“I think the story of every citizen merges with the story of their city,” one man comments to another. The subtitle of the movie Bel Borba Aqui is “Ume Homem e Uma Cidade,” or “A Man and a City.” The man is the artist Bel Borba, and the city is Salvador de Bahia, Brazil. In the ’70s Bel Borba took his work out of the galleries and into the streets, and since then the artist and the city have enjoyed a creative partnership that has elevated Bel Borba to almost mythic status. He is no longer just a citizen in the city; he is the city. Borba’s artwork is on display on numerous bridges and parks, and dots the yellow and red house crowded neighborhoods. There doesn’t seem to be a corner of Salvador that Borba hasn’t touched.
Part of Borba’s magic is his relationship with the people he serves. When he works; passersby call out suggestions from the other side of the street, and Borba incorporates their ideas into his project. In the film, he even accepts drawings of flowers from children and immediately begins to duplicate them on the wall. In turn, the people and the city become the subjects of the artist’s work. The fish from the nearby sea, the sea birds, the passerby in the city and their trucks, trains and airplanes, their angels and devils, all figure prominently in each piece of Borba’s work. His murals are the enchanting reflections of the heart of Salvador.
Bel Borba the man is a whirlwind of creative energy. He dabbles in metalworking, sculpture, mosaic and painting, and there seems to be no work he doesn’t know how to do. When he’s not working, he’s cooking, playing with the 20-odd dogs in his yard or cackling at his own jokes and stories. Borba relies on intuition, instinct and spontaneity in his art and in his life. But mostly, he is concerned with preserving and uplifting Salvadorian culture. His materials come from old boats, abandoned buildings and broken plates — the scraps and rejects of the city. Borba believes that art should “provoke reflection, tease you.” Giving a fresh life to the recycled refuse showcases the ever-changing and vibrant nature of the city.
The film does a lot of teasing, but what it lacks is reflection. While directors Andre Costantini and Burt Sun make much of Borba’s persona as an artist that works outside the traditional art institutions, Borba never explains why he decided to take his work in that direction. Instead, the directors are happy just to watch Borba make art and celebrate his charismatic style. The shallowness of the story may have something to do with the character of Borba himself. He talks of a time when he would have given up a finger to have the media spotlight — But now, as he confesses to the camera, “[he] just cannot transform [him]self into an available man,” and makes time for interviews only when pressed. Borba would rather devote his time to making himself and his art available to the public.

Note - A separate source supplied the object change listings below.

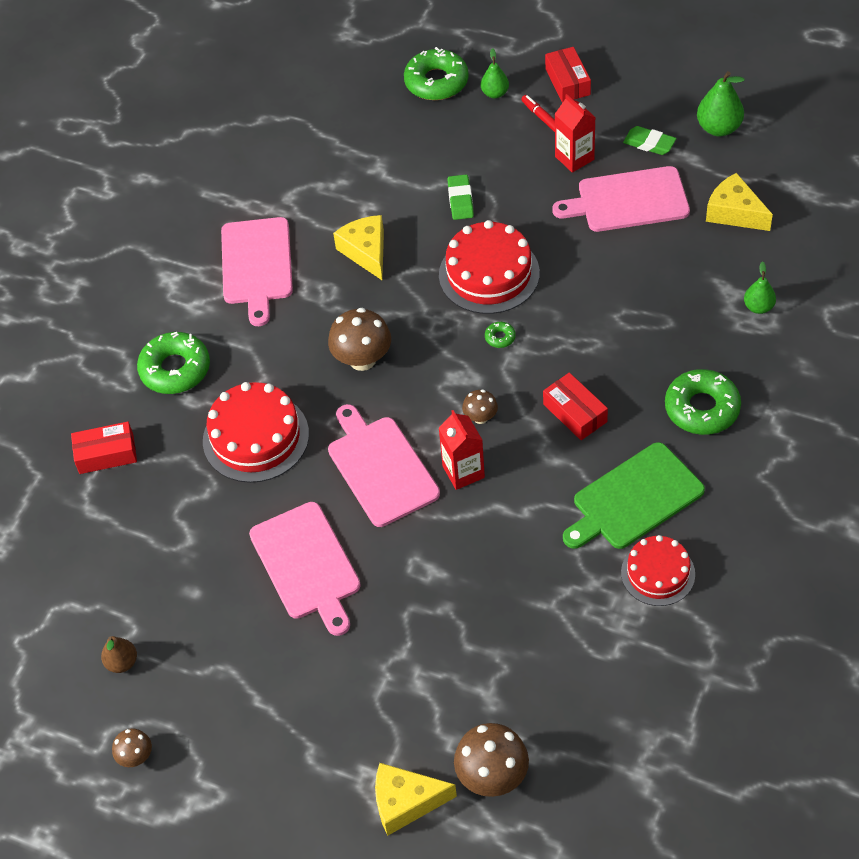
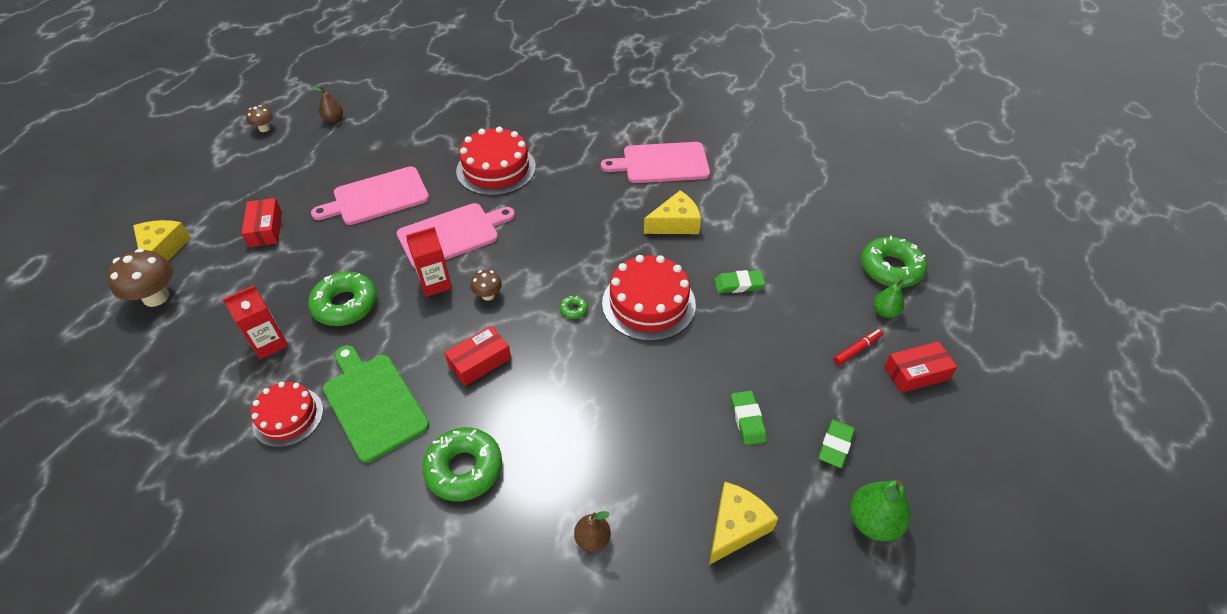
camera: 85 degrees right, 5 degrees down
(106, 454) = (497, 103): red box -> red box (265, 229)
(175, 369) = (564, 128): green donut -> green donut (345, 305)
(362, 359) = (560, 223): brown mushroom -> none
(574, 158) = (804, 374): red carton -> red carton (269, 343)
(628, 200) = (747, 420): pink cutting board -> green eraser
(758, 307) = (592, 539): green pear -> brown pear

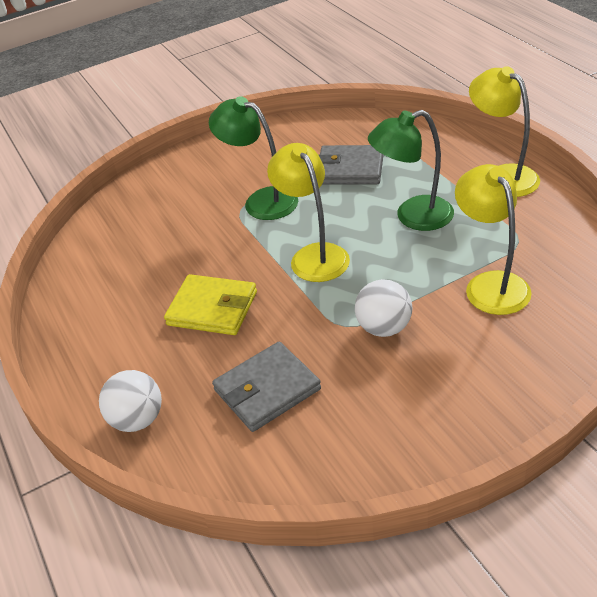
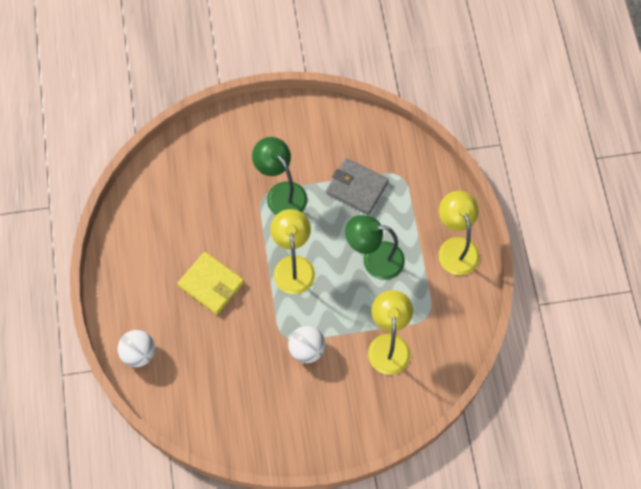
camera: 15 degrees right, 25 degrees up
(267, 390) = (219, 365): grey wallet -> none

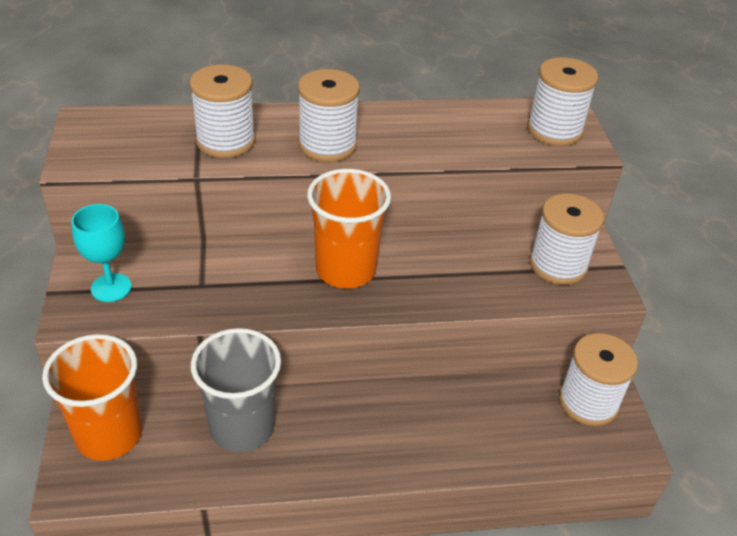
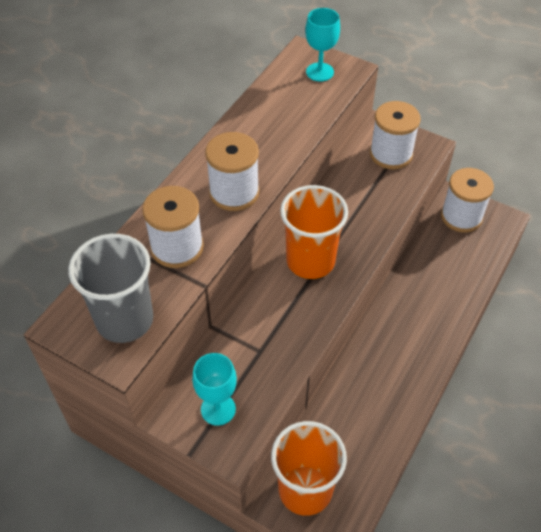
camera: 50 degrees left, 10 degrees up
(242, 427) = (355, 405): grey cup -> grey cup (124, 320)
(554, 130) = (320, 72): white spool -> turquoise goblet

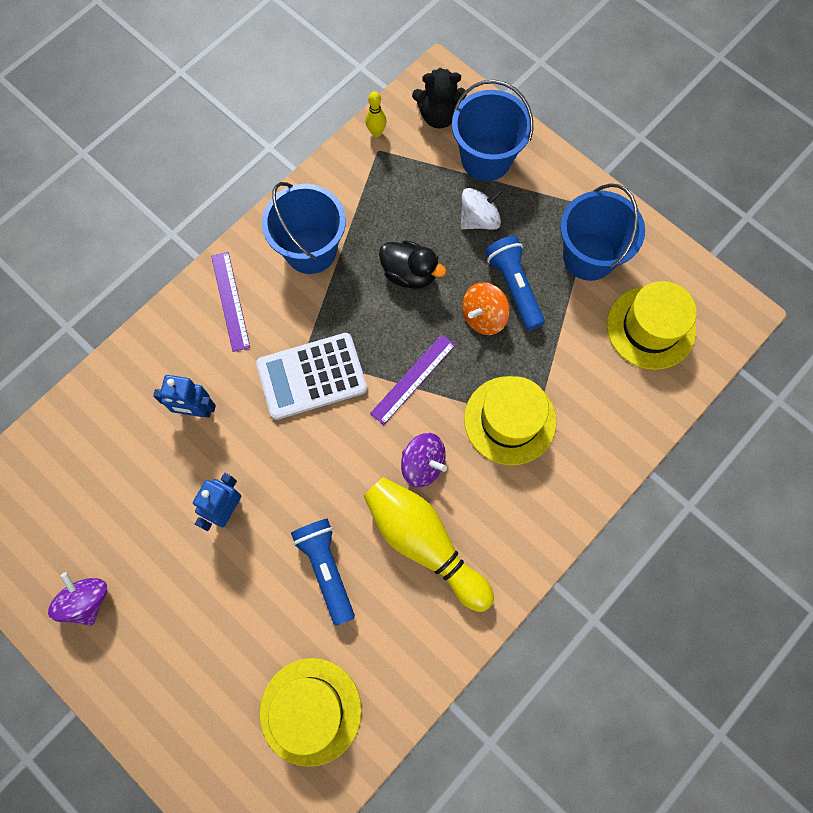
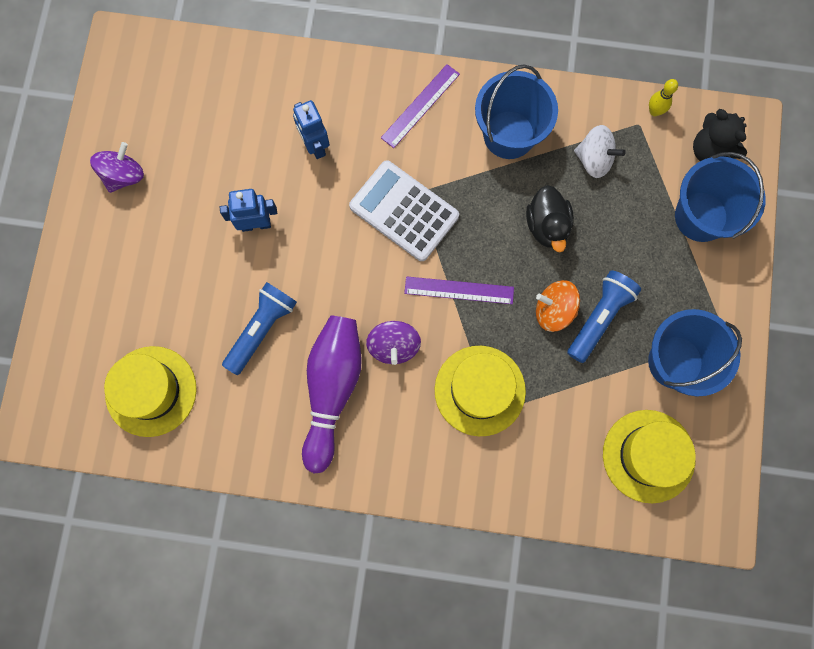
camera: 55 degrees right, 5 degrees up
(424, 543) = (332, 390): yellow bowling pin -> purple bowling pin
(479, 219) = (639, 248): white spinning top -> white spinning top (594, 159)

When Borba does pause to talk about his art, it is to reveal of the depth of his connection to his work. In one scene, Borba works on constructing a giant Christmas tree from plastic Coke bottles filled with seawater which shimmers at night under a green light. It seems to be a playful send-up of holiday consumerism and corporate gluttony. But Borba then tells the story of how he went into publishing houses and bookstores, looking for damaged or misprinted copies of Brazilian poetry; how he cut those books up and distributed a few lines to each of the bottles. For him, the messages in these bottles signify redemption and salvation. “I always think that I’m not going to make it, and somehow I always make it,” Borba says. While not the most thorough of documentaries, the film celebrates the simple magic of Borba’s work and life and the inspiration he provides for his city.